*** Recorded information ***

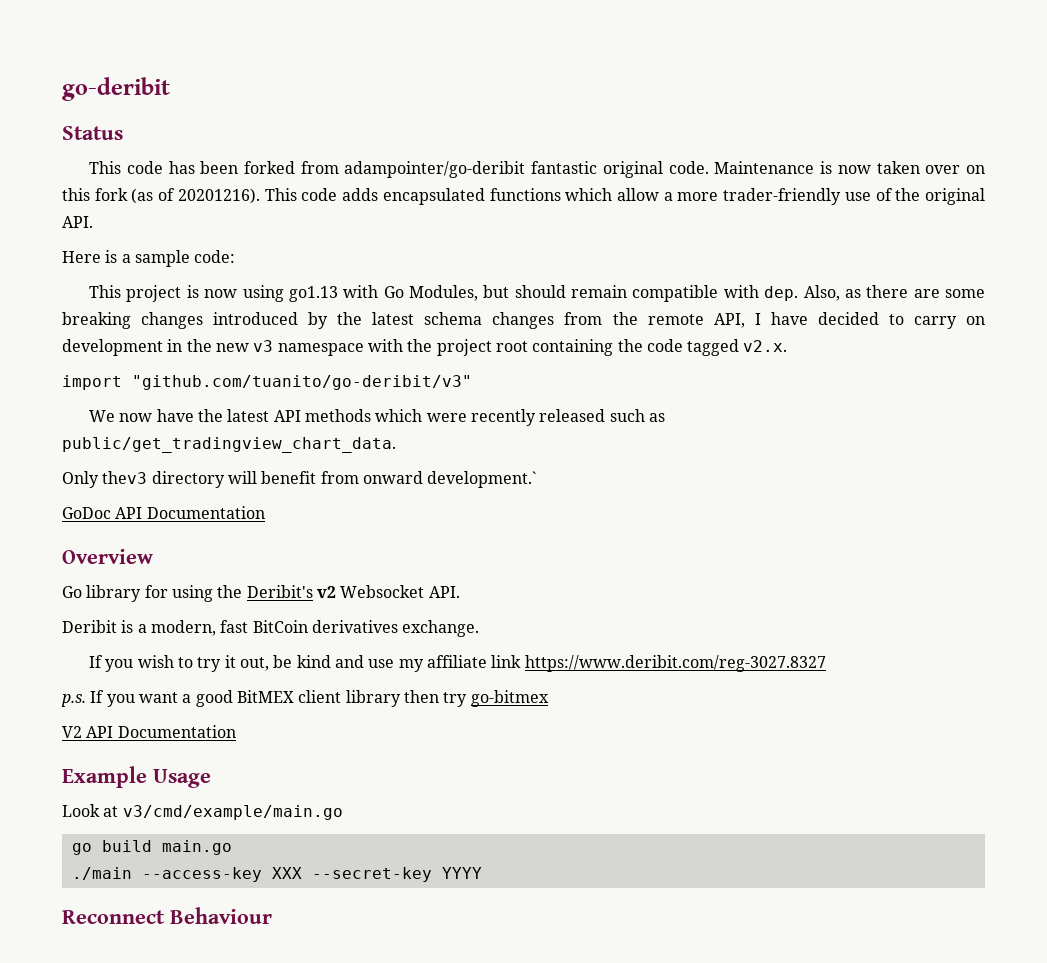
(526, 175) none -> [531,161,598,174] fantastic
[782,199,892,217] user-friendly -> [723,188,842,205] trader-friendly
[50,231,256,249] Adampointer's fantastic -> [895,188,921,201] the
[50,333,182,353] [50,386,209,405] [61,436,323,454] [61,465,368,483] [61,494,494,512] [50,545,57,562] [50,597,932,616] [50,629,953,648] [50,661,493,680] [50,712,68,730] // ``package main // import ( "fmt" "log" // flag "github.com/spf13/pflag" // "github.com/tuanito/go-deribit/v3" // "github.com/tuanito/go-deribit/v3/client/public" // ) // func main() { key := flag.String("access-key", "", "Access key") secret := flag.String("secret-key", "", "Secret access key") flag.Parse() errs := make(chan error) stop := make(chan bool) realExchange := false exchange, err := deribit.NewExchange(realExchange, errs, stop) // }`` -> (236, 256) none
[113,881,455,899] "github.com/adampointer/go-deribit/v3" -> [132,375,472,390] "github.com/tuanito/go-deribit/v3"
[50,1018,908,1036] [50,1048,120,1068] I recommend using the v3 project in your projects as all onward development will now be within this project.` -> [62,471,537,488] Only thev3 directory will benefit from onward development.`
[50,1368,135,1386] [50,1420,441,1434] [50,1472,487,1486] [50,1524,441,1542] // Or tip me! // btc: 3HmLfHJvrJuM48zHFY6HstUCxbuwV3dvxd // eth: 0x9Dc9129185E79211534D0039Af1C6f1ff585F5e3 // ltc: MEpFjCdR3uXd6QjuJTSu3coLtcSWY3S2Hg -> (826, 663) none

*** End of Recorded information ***

> Instruction: Could you please return the entries above exactly, minus the pictures?

> Result for this exercise:
(526, 175) none -> [531,161,598,174] fantastic
[782,199,892,217] user-friendly -> [723,188,842,205] trader-friendly
[50,231,256,249] Adampointer's fantastic -> [895,188,921,201] the
[50,333,182,353] [50,386,209,405] [61,436,323,454] [61,465,368,483] [61,494,494,512] [50,545,57,562] [50,597,932,616] [50,629,953,648] [50,661,493,680] [50,712,68,730] // ``package main // import ( "fmt" "log" // flag "github.com/spf13/pflag" // "github.com/tuanito/go-deribit/v3" // "github.com/tuanito/go-deribit/v3/client/public" // ) // func main() { key := flag.String("access-key", "", "Access key") secret := flag.String("secret-key", "", "Secret access key") flag.Parse() errs := make(chan error) stop := make(chan bool) realExchange := false exchange, err := deribit.NewExchange(realExchange, errs, stop) // }`` -> (236, 256) none
[113,881,455,899] "github.com/adampointer/go-deribit/v3" -> [132,375,472,390] "github.com/tuanito/go-deribit/v3"
[50,1018,908,1036] [50,1048,120,1068] I recommend using the v3 project in your projects as all onward development will now be within this project.` -> [62,471,537,488] Only thev3 directory will benefit from onward development.`
[50,1368,135,1386] [50,1420,441,1434] [50,1472,487,1486] [50,1524,441,1542] // Or tip me! // btc: 3HmLfHJvrJuM48zHFY6HstUCxbuwV3dvxd // eth: 0x9Dc9129185E79211534D0039Af1C6f1ff585F5e3 // ltc: MEpFjCdR3uXd6QjuJTSu3coLtcSWY3S2Hg -> (826, 663) none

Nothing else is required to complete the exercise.